According to the NWC, during the period of restriction, some customers may not experience any disruption, while others will experience low water pressure or have no water between 11:00 p.m. and 4:00 a.m.
President of the NWC, Michael Barnett, points out that the NWC is taking this step purely as a precautionary measure.
“It’s really a monitoring approach and being proactive in our effort to ensure that our supplies during the dry period are efficiently utilized. What we have been doing is to constantly assess our inflows into our reservoirs. However, once the rain ceases, the inflow will start to show a consistent decline in levels and for that reason, we are matching our inflows with what we produce,” he tells JIS News.
Mr. Barnett adds that at nights, the pressure in the pipes increases and so the water is turned off to reduce leaks.
Minister of Water, Land, Environment and Climate Change, Hon. Robert Pickersgill, says with the NWC adopting these strategies from very early, it simply means water harvesting techniques and conservation strategies have to become a necessity for home owners.
This is not limited to urban residents, as sub-urban and rural residents are also affected by drought.
The Minister says the Government is fully behind efforts to conserve water, and highlights the need for residents to adopt and practise conservation strategies to protect the country’s water safety.
“We have embraced rainwater harvesting as an integral part of our water security efforts, now and for the future. Under the Catchment Tank Rehabilitation and Rainwater Harvesting Programme, the Rural Water Supply Limited has refurbished 112 catchment tanks at a cost of over $100 million, since the start of the programme in 2012,” Mr. Pickersgill notes.
“These catchment tanks are benefitting some 35,000 people in several parishes. For the 2014-2015 financial year alone, a total of $41 million was expended to rehabilitate 35 catchment tanks in Manchester, St. Elizabeth, St. Ann, Clarendon and Westmoreland. I firmly believe that rainwater harvesting is the route that we must take, in order to ensure our water security, particularly in the face of climate change impacts, which will intensify drought conditions,” he adds.
For his part, General Manager for Engineering at Rural Water Supply Limited (RWSL), Douglas Wilson, tells JIS News that despite the drought in 2015, more Jamaicans are benefiting from piped water to their homes as a result of the significant strides made in putting in place critical water systems.
Mr. Wilson points out that thousands of residents in parishes that were severely impacted by the long periods of inadequate supply are now happy with the supply, as a result of the work of the RWSL, an agency of the Ministry.
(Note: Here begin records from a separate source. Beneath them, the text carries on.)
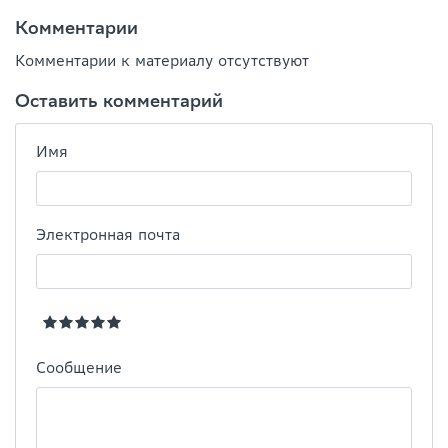
Комментарии
Комментарии к материалу отсутствуют
Оставить комментарий
Имя
Электронная почта
Сообщение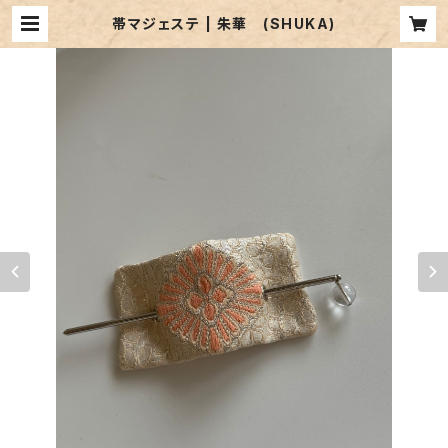
帯マジェステ | 朱華 (SHUKA)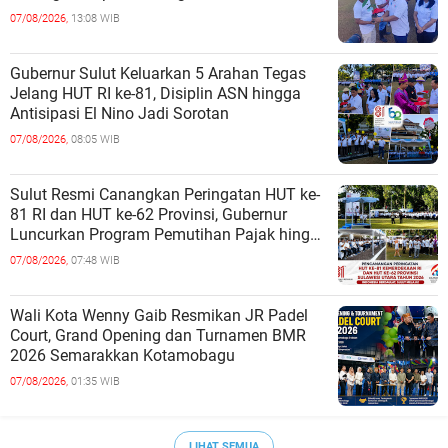
Harus Dirasakan Semua
07/08/2026,
13:08 WIB
Gubernur Sulut Keluarkan 5 Arahan Tegas
Jelang HUT RI ke-81, Disiplin ASN hingga
Antisipasi El Nino Jadi Sorotan
07/08/2026,
08:05 WIB
Sulut Resmi Canangkan Peringatan HUT ke-
81 RI dan HUT ke-62 Provinsi, Gubernur
Luncurkan Program Pemutihan Pajak hingga
Pembagian Jutaan Bibit Kelapa
07/08/2026,
07:48 WIB
Wali Kota Wenny Gaib Resmikan JR Padel
Court, Grand Opening dan Turnamen BMR
2026 Semarakkan Kotamobagu
07/08/2026,
01:35 WIB
LIHAT SEMUA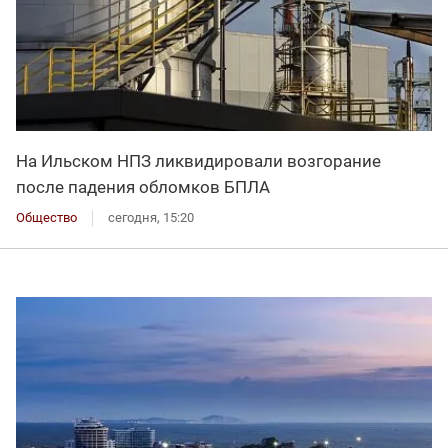
На Ильском НПЗ ликвидировали возгорание
после падения обломков БПЛА
Общество
сегодня, 15:20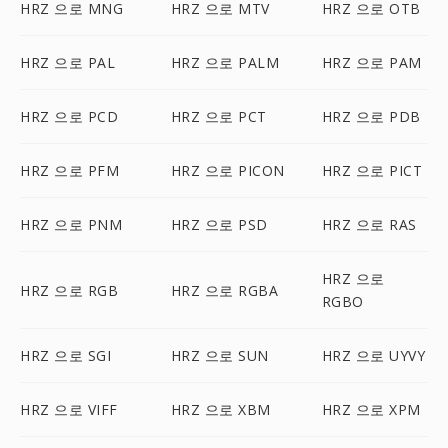
HRZ 으로 MNG
HRZ 으로 MTV
HRZ 으로 OTB
HRZ 으로 PAL
HRZ 으로 PALM
HRZ 으로 PAM
HRZ 으로 PCD
HRZ 으로 PCT
HRZ 으로 PDB
HRZ 으로 PFM
HRZ 으로 PICON
HRZ 으로 PICT
HRZ 으로 PNM
HRZ 으로 PSD
HRZ 으로 RAS
HRZ 으로
HRZ 으로 RGB
HRZ 으로 RGBA
RGBO
HRZ 으로 SGI
HRZ 으로 SUN
HRZ 으로 UYVY
HRZ 으로 VIFF
HRZ 으로 XBM
HRZ 으로 XPM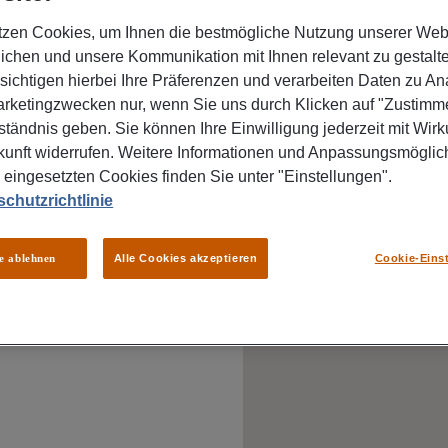
+49 361 7891061
tzen Cookies, um Ihnen die bestmögliche Nutzung unserer Web
ichen und unsere Kommunikation mit Ihnen relevant zu gestalte
sichtigen hierbei Ihre Präferenzen und verarbeiten Daten zu An
rketingzwecken nur, wenn Sie uns durch Klicken auf "Zustimme
ständnis geben. Sie können Ihre Einwilligung jederzeit mit Wirk
kunft widerrufen. Weitere Informationen und Anpassungsmöglic
 eingesetzten Cookies finden Sie unter "Einstellungen".
chutzrichtlinie
le ablehnen
Alle Cookies akzeptieren
Cookie-Eins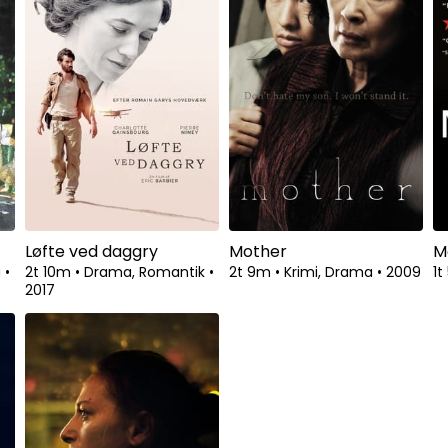
Løfte ved daggry
Mother
M
a
•
2t 10m
•
Drama, Romantik
•
2t 9m
•
Krimi, Drama
•
2009
1
2017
“The people are ecstatic and are very happy. We were able to make a significant impact in some of those drought stricken areas of St. Elizabeth, Westmoreland, Clarendon and other parishes,” he says.
Meanwhile, Mr. Barnett is encouraging citizens to begin practising conservation strategies.
“We definitely need to go back to the conservation measures that were practised during the drought period,” the NWC President urges.
These include watering gardens with used water; checking toilets for leaks; limiting the length of time the water is actually running when taking a shower; and using a hard broom to sweep driveways, sidewalks, gutters and steps, instead of washing them.
Householders are also urged not to let children play with taps, hoses and sprinklers; and to wash cars using a bucket of water and a rag, not a running hose.